What was it like being out there as a non-journalist facing the possibility of police brutality?

The people who came before me and were fighting went through so much worse. The idea of something might happen where I’d be hit by a rubber bullet or a baton and I’d be deterred by that, that was never an issue. I owe it to everybody who had fought and died before me.

It was not a choice. I had to be out there. I’m never going to intentionally put my family in harm’s way, but it was a time for me to potentially make a change.

Did you ever feel/experience a moment when you felt were in danger?

While on Ocean Avenue in Santa Monica, the National Guard told a few hundred of us we had two minutes to disperse or we’d all be arrested.
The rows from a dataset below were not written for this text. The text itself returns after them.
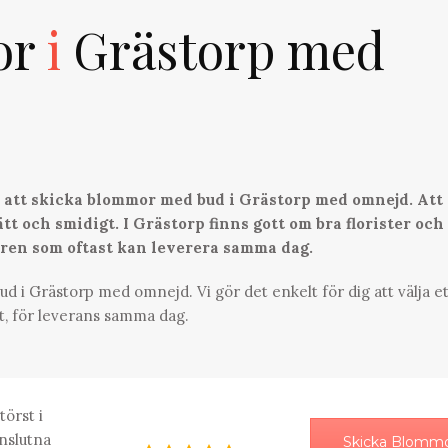
or
i
Grästorp med
ör att skicka blommor med bud i Grästorp med omnejd. Att
tt och smidigt. I Grästorp finns gott om bra florister och
aren som oftast kan leverera samma dag.
d i Grästorp med omnejd. Vi gör det enkelt för dig att välja et
t, för leverans samma dag.
törst i
nslutna
Skicka Blomm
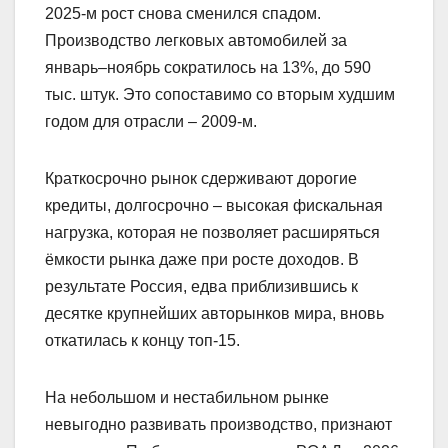
2025-м рост снова сменился спадом.
Производство легковых автомобилей за
январь–ноябрь сократилось на 13%, до 590
тыс. штук. Это сопоставимо со вторым худшим
годом для отрасли – 2009-м.
Краткосрочно рынок сдерживают дорогие
кредиты, долгосрочно – высокая фискальная
нагрузка, которая не позволяет расширяться
ёмкости рынка даже при росте доходов. В
результате Россия, едва приблизившись к
десятке крупнейших авторынков мира, вновь
откатилась к концу топ-15.
На небольшом и нестабильном рынке
невыгодно развивать производство, признают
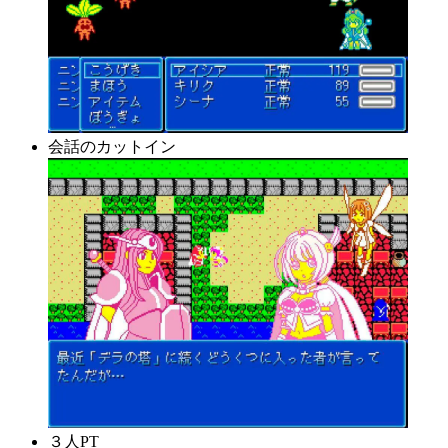
会話のカットイン
３人PT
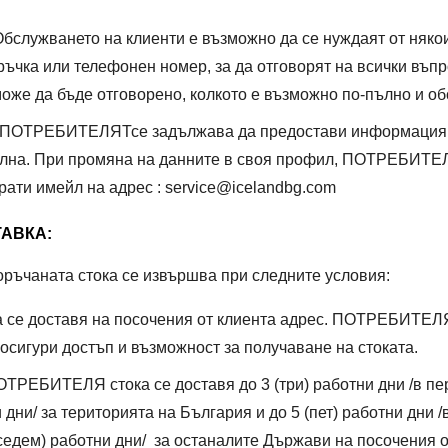
бслужването на клиенти е възможно да се нуждаят от някои
ръчка или телефонен номер, за да отговорят на всички въпр
 може да бъде отговорено, колкото е възможно по-пълно и о
 ПОТРЕБИТЕЛЯТсе задължава да предостави информация за
пълна. При промяна на данните в своя профил, ПОТРЕБИТ
рати имейл на адрес : service@icelandbg.com
АВКА:
оръчаната стока се извършва при следните условия:
а се доставя на посочения от клиента адрес. ПОТРЕБИТЕ
осигури достъп и възможност за получаване на стоката.
ТРЕБИТЕЛЯ стока се доставя до 3 (три) работни дни /в п
и дни/ за територията на България и до 5 (пет) работни дни 
седем) работни дни/ за останалите Държави на посочения о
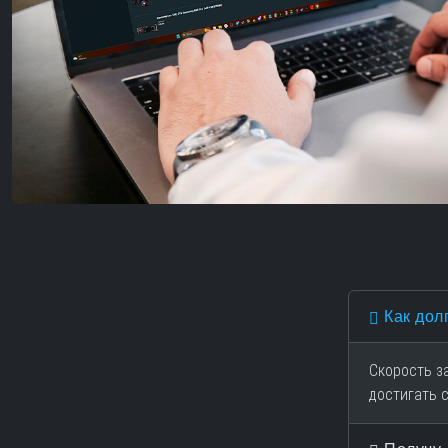
Как дол
Скорость з
достигать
We could see from our vantage point they had already started throwing gas on the other side of their barricade and we heard reports there had been shots fired somewhere in Santa Monica. Now couple that with the fact that I have a wife who was already afraid for me to be out because of both Covid-19 and the potential for violence, three boys under the age of 4 at home, and 20 employees I’m responsible to, a lot goes through your head very quickly in those situations. Despite the very real possibility for danger and additional calls to disperse, none of the protesters left — an absolutely beautiful show of support.

Protests in support of Black Lives Matter on Hollywood Boulevard in Los Angeles on June 7, 2020.Tommy Oliver

How important is it to use our platforms to inspire change?

The reason I’m in entertainment is that I believe in its transformative power. The power to inspire, the power to incite, the power to challenge.

That said, change doesn’t happen by sitting by and we have a commitment to the next generation as a duty to pay for those who fought, bled, and died to get us to where we are today. I’ve seen and experienced far too many instances of systemic racism in my life, in this business and out of it, to merely watch from the sidelines and if there’s something I can do to make it better but I don’t, then I don’t deserve whatever platform I may have.